Start Selection
Labor MP Joel Fitzgibbon, who has been urging the party to tone down its climate policies, believes moving Butler is the right decision.

“It will send the right message to our traditional base,” Fitzgibbon told ABC radio.

“Mark has been somewhat over-enthusiastic in his approach to climate change policy. I believe we should see climate change as not a political opportunity but a policy opportunity.”

“The job of every frontbencher is to serve in the portfolio allocated by their leader,” Butler told AAP on Thursday.

“That’s always been my position under the four leaders I’ve had the privilege of serving under.”

Deputy leader Richard Marles has dropped defence for the new portfolio of national construction, while also taking over from Brendan O’Connor in employment, skills, small business and science.

Ed Husic has been shifted to innovation and jobs, working closely with Marles.

O’Connor will be Labor’s new defence spokesman.

Clare O’Neill is taking on a new role as shadow minister for senior Australians and aged care services to work alongside Butler.

Labor’s deputy upper house leader Kristina Keneally will take on extra responsibility as the spokeswoman for government accountability with Pat Conroy to assist her.

Tasmanian Julie Collins has been appointed as shadow agriculture minister after losing responsibility for aged care.
End Selection
Start Data section
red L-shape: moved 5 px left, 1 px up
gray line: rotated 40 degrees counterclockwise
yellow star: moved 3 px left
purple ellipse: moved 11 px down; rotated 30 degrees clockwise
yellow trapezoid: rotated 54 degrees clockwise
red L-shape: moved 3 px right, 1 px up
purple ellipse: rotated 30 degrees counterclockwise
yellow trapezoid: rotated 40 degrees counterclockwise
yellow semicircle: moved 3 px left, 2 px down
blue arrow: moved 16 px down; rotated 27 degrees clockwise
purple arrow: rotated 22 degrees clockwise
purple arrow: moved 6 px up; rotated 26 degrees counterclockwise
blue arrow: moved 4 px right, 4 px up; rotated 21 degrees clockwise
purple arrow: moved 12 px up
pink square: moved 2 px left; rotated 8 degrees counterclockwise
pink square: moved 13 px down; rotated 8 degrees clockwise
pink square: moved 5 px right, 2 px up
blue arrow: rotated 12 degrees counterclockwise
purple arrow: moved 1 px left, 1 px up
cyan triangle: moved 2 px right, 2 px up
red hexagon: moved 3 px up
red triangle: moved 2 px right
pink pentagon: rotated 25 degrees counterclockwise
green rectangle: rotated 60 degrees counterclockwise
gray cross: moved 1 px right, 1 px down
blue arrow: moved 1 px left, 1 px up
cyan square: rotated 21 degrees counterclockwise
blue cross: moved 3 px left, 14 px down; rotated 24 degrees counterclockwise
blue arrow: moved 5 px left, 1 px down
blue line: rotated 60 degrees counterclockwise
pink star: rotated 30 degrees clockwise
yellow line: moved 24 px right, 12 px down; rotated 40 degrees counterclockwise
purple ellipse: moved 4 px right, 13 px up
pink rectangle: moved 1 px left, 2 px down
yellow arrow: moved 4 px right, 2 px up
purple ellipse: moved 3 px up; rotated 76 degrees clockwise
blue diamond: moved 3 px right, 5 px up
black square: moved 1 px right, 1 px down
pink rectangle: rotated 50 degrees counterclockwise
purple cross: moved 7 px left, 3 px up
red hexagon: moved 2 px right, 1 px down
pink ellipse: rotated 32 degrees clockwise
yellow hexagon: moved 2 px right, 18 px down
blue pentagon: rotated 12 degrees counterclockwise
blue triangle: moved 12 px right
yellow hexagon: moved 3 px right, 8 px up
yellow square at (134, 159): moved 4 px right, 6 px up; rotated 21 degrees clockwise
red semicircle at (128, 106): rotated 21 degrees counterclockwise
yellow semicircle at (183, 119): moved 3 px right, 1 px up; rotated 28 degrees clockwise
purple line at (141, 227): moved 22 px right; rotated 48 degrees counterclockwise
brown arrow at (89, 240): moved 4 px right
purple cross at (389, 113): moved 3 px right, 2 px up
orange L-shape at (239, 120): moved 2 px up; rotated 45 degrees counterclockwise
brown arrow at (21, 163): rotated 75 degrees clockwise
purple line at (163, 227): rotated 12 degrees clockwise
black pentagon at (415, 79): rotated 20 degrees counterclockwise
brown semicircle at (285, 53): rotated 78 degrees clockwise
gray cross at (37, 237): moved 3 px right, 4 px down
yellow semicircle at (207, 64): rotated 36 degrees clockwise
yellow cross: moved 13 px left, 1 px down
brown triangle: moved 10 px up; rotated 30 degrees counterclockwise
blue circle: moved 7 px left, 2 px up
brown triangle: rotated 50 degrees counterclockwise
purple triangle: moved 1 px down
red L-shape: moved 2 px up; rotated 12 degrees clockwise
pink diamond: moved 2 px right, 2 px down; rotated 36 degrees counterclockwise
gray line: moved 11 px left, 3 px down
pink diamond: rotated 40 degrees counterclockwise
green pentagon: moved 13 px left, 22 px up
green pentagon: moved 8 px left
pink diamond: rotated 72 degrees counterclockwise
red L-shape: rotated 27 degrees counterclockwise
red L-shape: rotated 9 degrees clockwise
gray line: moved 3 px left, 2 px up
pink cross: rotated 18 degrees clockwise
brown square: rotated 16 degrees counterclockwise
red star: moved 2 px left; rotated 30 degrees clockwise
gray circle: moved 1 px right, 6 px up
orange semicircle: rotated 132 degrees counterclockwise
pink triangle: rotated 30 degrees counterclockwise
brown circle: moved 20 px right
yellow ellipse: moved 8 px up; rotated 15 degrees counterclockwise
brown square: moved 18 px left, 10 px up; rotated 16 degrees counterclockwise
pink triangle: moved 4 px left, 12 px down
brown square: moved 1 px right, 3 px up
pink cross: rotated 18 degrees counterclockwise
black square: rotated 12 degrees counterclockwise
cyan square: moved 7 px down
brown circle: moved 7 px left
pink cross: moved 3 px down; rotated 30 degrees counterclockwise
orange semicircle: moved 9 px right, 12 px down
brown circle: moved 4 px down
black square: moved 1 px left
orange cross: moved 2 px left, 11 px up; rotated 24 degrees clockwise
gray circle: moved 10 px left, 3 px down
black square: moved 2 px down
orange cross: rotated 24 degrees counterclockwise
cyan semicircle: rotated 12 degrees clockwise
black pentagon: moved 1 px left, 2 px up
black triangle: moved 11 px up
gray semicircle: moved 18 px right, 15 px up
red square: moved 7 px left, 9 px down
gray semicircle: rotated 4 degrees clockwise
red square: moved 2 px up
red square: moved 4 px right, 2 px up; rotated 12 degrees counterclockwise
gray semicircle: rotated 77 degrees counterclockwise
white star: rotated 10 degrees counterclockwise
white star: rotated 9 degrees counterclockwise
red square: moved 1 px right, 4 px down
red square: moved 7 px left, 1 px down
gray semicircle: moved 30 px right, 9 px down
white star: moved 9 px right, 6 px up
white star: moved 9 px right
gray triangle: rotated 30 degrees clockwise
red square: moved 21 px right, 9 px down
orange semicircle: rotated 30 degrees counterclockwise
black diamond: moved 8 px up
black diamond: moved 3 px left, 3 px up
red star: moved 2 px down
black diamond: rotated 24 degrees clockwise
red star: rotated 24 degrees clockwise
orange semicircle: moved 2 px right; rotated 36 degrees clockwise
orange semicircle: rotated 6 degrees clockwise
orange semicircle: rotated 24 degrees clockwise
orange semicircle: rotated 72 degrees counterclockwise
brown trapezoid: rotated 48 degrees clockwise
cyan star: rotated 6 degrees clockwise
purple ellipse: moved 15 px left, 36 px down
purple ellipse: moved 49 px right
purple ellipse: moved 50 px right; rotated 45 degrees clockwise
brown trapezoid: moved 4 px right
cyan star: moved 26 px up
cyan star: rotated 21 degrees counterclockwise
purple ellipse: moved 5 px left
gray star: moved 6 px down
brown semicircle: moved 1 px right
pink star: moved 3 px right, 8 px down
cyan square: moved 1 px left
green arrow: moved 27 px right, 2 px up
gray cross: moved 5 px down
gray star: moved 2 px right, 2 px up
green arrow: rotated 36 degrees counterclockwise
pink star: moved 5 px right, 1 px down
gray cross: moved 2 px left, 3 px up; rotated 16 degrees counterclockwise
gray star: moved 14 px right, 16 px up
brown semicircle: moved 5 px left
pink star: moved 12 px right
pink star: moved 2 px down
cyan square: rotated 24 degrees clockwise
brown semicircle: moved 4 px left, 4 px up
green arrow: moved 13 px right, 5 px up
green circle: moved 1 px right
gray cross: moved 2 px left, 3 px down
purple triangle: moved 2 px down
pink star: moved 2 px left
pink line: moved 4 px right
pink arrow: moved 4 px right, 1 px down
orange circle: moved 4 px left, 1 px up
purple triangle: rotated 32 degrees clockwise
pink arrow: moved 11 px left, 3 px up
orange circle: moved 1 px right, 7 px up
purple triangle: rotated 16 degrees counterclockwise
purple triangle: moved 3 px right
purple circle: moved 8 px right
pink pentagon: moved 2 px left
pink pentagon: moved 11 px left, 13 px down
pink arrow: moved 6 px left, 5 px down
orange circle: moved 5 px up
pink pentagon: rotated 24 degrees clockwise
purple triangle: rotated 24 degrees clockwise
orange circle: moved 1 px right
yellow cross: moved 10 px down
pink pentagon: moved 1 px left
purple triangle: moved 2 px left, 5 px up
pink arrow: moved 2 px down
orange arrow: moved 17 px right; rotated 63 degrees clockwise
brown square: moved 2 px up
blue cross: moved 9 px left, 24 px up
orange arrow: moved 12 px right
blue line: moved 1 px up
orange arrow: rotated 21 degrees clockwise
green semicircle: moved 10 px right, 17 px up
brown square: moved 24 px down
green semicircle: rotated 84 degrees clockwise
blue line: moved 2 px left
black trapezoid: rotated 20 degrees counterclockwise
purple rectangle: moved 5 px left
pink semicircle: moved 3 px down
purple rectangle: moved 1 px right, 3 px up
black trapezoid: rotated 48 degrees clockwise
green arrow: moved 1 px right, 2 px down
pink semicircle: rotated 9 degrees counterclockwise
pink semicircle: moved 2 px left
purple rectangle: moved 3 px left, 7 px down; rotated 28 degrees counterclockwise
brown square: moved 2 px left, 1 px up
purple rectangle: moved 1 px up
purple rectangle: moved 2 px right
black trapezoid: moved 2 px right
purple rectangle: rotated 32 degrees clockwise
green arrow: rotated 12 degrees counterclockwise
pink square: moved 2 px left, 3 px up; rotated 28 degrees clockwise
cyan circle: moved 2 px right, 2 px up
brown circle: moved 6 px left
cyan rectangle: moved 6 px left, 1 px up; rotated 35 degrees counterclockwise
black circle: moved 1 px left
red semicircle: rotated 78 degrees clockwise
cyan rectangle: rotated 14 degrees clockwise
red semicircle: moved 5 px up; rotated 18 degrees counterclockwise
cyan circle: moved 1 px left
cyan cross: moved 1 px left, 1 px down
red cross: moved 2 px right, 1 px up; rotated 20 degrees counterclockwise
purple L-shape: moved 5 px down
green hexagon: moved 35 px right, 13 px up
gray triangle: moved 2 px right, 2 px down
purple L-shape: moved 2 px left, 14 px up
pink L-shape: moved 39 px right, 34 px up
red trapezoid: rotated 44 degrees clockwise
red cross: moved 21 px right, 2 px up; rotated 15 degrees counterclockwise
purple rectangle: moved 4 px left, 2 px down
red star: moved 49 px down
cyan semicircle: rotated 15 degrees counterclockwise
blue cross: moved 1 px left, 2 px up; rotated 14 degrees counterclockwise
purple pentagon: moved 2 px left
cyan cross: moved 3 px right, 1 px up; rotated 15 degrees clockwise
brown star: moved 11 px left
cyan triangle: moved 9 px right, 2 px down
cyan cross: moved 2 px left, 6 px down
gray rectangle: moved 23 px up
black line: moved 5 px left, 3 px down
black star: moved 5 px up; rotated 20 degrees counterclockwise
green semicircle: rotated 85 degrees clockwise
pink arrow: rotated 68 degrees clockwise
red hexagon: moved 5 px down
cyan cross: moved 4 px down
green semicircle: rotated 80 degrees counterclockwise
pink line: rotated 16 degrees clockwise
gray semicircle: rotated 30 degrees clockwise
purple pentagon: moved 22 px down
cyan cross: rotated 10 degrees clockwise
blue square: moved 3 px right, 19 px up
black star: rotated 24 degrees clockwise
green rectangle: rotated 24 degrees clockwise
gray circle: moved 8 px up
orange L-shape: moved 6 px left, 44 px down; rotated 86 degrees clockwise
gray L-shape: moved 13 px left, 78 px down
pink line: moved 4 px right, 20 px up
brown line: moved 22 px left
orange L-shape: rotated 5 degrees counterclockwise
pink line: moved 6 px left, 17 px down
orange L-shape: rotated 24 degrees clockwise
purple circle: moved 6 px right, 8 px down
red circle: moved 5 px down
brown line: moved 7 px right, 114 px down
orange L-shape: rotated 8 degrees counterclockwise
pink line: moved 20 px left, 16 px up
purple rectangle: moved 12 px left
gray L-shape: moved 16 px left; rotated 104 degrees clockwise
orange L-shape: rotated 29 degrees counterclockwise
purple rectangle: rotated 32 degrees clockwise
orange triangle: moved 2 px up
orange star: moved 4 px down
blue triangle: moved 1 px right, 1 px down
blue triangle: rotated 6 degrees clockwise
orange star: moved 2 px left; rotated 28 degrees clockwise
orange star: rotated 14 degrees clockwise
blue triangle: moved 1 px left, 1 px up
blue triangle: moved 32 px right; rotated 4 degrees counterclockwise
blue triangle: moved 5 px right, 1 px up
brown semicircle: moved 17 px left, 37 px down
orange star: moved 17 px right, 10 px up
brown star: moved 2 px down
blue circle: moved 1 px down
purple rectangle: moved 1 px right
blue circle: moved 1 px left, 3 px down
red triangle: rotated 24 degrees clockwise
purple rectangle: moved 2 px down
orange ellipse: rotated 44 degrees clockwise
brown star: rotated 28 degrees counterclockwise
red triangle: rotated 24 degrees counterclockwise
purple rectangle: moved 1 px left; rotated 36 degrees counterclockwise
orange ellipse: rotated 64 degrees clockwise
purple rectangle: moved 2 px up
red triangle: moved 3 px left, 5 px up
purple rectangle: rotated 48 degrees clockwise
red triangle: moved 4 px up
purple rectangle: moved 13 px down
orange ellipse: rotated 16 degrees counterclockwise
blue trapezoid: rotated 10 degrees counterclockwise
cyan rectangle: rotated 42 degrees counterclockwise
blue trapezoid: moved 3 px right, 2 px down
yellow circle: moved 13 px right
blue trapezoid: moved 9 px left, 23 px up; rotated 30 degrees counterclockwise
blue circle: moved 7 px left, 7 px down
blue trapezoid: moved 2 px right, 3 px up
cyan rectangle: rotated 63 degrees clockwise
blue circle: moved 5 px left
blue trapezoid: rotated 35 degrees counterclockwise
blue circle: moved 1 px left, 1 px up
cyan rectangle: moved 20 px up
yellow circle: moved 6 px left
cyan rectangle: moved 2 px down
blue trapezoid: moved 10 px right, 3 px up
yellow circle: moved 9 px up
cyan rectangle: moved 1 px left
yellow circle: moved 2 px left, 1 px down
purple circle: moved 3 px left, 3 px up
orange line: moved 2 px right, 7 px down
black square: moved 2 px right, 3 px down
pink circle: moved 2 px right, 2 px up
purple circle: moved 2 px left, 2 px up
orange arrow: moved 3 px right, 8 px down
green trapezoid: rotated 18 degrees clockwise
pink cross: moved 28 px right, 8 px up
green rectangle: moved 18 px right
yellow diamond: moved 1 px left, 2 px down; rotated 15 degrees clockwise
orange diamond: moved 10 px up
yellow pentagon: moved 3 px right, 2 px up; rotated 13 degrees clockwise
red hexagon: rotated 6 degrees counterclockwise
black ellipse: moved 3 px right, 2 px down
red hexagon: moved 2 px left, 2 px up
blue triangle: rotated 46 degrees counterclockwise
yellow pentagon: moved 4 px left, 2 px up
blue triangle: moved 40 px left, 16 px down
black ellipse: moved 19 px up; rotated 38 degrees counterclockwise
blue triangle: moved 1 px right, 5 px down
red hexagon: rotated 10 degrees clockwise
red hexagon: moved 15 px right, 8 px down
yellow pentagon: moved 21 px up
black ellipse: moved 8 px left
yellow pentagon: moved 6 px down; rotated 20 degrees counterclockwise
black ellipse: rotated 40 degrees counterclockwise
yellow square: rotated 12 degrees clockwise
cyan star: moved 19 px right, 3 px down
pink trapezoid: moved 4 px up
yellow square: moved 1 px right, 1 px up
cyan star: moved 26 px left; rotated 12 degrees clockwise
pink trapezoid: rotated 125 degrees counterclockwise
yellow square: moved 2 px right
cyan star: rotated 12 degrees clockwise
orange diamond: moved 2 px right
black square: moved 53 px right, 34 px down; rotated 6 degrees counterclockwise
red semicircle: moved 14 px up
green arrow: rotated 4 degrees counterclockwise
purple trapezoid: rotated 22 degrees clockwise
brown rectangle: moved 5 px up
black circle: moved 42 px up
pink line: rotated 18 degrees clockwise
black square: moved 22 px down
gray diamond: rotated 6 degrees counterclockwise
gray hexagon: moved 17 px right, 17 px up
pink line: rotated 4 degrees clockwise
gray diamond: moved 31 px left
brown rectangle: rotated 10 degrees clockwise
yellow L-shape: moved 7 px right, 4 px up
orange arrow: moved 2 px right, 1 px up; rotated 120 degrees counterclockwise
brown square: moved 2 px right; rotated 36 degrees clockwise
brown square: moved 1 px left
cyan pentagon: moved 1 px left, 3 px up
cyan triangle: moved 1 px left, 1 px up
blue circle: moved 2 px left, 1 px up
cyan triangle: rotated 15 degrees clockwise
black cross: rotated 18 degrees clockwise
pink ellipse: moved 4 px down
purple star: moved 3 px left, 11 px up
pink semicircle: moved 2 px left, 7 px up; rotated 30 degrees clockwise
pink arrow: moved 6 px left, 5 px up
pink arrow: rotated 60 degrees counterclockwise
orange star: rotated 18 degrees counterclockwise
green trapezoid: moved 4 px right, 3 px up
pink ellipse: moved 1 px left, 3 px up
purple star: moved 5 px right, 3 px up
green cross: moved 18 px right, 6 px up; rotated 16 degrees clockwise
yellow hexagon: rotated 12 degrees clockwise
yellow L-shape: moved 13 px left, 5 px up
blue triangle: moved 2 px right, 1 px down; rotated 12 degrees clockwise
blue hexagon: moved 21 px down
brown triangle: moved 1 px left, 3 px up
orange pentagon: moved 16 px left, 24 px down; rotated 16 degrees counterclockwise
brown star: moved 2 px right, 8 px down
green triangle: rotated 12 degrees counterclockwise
End Data section
• [Instructions for the task] Continue the article on the Labor frontbench reshuffle, starting right after its final sentence above.

• [Expected answer]
West Australian Madeline King has added resources to her workload and will continue as trade spokeswoman, with Patrick Gorman appointed to assist her in a junior frontbench role.

“This reshuffle is about Australians getting the most out of Labor,” Albanese said.

“This is the strongest team to form an Albanese Labor government.

“The reshuffle is all about putting jobs at the centre of what we will do.”

Former Labor leader Bill Shorten last week took what many interpreted as a thinly veiled swipe at his successor for adopting a “tiny” policy agenda in opposition.

Launching a collection of essays by members of the Labor Right faction, Shorten argued the party had to “stand for something” if it wanted to win.

Fitzgibbon, who quit the front bench in November, has spent months arguing the party is drifting too far to the left and losing touch with its traditional base.

He says more Labor members and supporters need to speak out about the party’s direction.